Vu la directive européenne n° 2003/55 du 26 juin 2003 concernant les règles communes pour le marché intérieur du gaz naturel ;
Vu la loi n° 2003-8 du 3 janvier 2003 relative aux marchés du gaz et de l'électricité ;
Vu le livre IV du code de commerce relatif à la liberté des prix et de la concurrence et le décret n° 2002-689 du 30 avril 2002 fixant ses conditions d'application ;
Le rapporteur, le rapporteur général, le commissaire du Gouvernement entendus lors de la séance du 5 octobre 2004 ;
Les représentants de la Commission de régulation de l'énergie (CRE) entendus sur le fondement de l'article L. 463-7 du code de commerce,
Est d'avis de répondre à la demande présentée dans le sens des observations suivantes :
1. Le projet de décret soumis à l'avis du conseil fixe les règles tarifaires pour l'utilisation des réseaux de distribution du gaz naturel et la valeur des tarifs individuels pour chaque distributeur.
2. Cette saisine intervient au titre du I de l'article 7 de la loi du 3 janvier 2003 qui prévoit que : « Les dispositions du deuxième alinéa de l'article L. 410-2 du code de commerce s'appliquent aux tarifs d'utilisation des réseaux de distribution (...). » Le conseil tient également à souligner que chacun des 23 exploitants de réseaux de distribution de gaz naturel concernés par le projet de décret (GDF-Distribution et 22 SEM ou régies municipales) est localement dans une situation de monopole visée par le deuxième paragraphe de l'article L. 410-2 du code de commerce : « Dans les secteurs ou les zones où la concurrence par les prix est limitée en raison soit de situations de monopole (...), soit de dispositions législatives ou réglementaires, un décret en Conseil d'Etat peut réglementer les prix après consultation du Conseil de la concurrence. »
3. Le conseil, consulté pour avis, n'est pas en mesure de porter un jugement sur les valeurs des différents tarifs présentés et considère que son intervention ne peut qu'être centrée sur l'aspect structurel du tarif, c'est-à-dire sur les règles employées pour le calculer.
4. La présente demande doit par ailleurs être rapprochée des avis précédemment rendus à propos de l'ouverture à la concurrence du marché du gaz naturel, concernant la séparation comptable des différentes activités des entreprises (avis n° 2003-A-16 du 5 septembre 2003) et les tarifs de transport (avis n° 2004-A-05 du 30 janvier 2004).

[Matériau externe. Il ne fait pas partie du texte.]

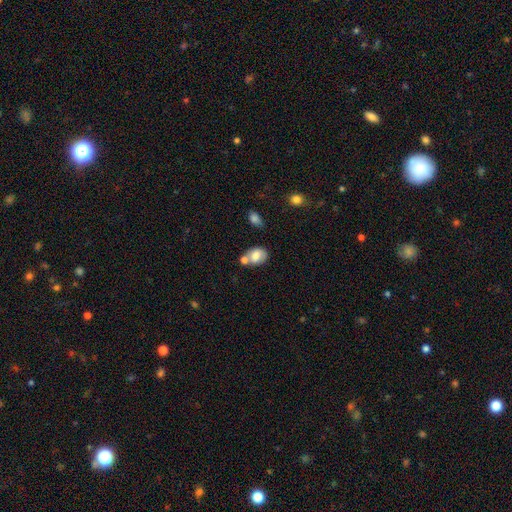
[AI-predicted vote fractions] smooth-or-featured: smooth: 67% | featured or disk: 24% | star or artifact: 9%
  how-rounded: in between: 68% | round: 30% | cigar-shaped: 1%
  merging: none: 41% | merger: 35% | minor disturbance: 18% | major disturbance: 6%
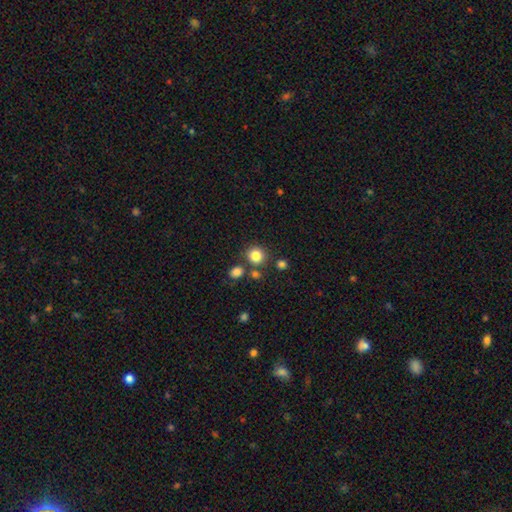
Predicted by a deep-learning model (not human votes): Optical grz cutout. It shows a smooth galaxy with no disk features (83%) that is round (90%). Merging: none (77%).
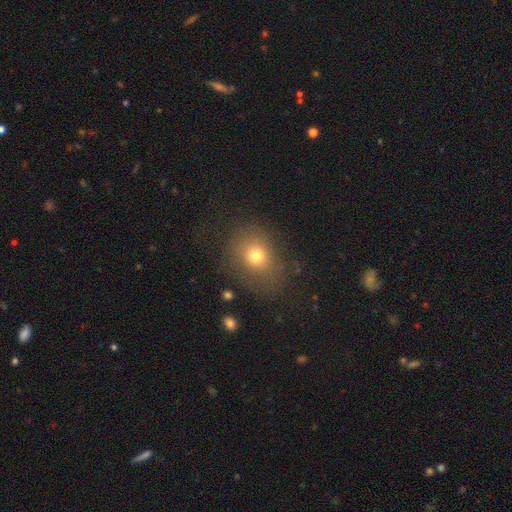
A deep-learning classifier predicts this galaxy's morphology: type=smooth (71%); roundness=round (54%); merging=none (71%).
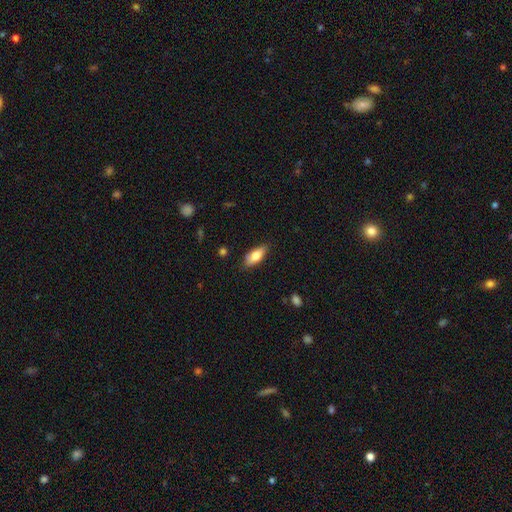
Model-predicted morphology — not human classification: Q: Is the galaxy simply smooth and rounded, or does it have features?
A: smooth — 77%.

Les commentaires formulés dans ce dernier avis gardent en particulier leur pertinence, les activités transport et distribution devant être analysées comme contribuant conjointement à mettre à la disposition de l'utilisateur, les quantités de gaz achetées.
I. - Les conditions générales demandées par les textes
pour les règles tarifaires en matière de distribution
5. La directive et la loi de 2003 imposent que les règles tarifaires soient rendues publiques, répondent à des critères objectifs et n'introduisent pas de discriminations entre les opérateurs et entre les utilisateurs.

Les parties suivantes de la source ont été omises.